WORK ITEM:
Search the data below for the word "front" and copy each line that holds it.

[THE DATA]

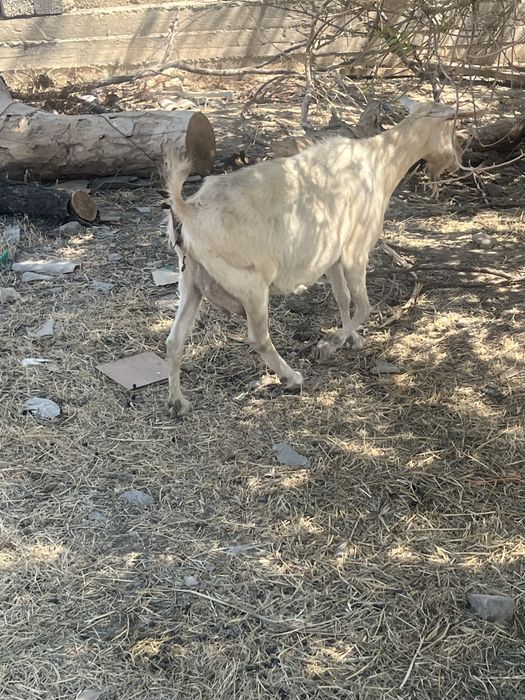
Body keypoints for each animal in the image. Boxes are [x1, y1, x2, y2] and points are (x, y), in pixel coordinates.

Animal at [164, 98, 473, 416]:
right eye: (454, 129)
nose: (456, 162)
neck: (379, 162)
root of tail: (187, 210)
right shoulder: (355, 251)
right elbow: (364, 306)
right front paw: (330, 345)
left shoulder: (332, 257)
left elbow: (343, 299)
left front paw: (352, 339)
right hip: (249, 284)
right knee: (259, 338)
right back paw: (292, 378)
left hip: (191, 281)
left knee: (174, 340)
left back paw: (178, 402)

[/THE DATA]
[THE DATA]

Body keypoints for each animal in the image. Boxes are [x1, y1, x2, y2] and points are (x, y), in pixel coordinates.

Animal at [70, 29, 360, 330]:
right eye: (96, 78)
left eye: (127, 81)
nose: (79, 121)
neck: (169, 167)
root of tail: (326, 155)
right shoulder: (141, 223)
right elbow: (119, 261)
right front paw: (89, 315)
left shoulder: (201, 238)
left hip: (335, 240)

[/THE DATA]

YOUR SOLUTION:
right front paw: (330, 345)
left front paw: (352, 339)
right front paw: (89, 315)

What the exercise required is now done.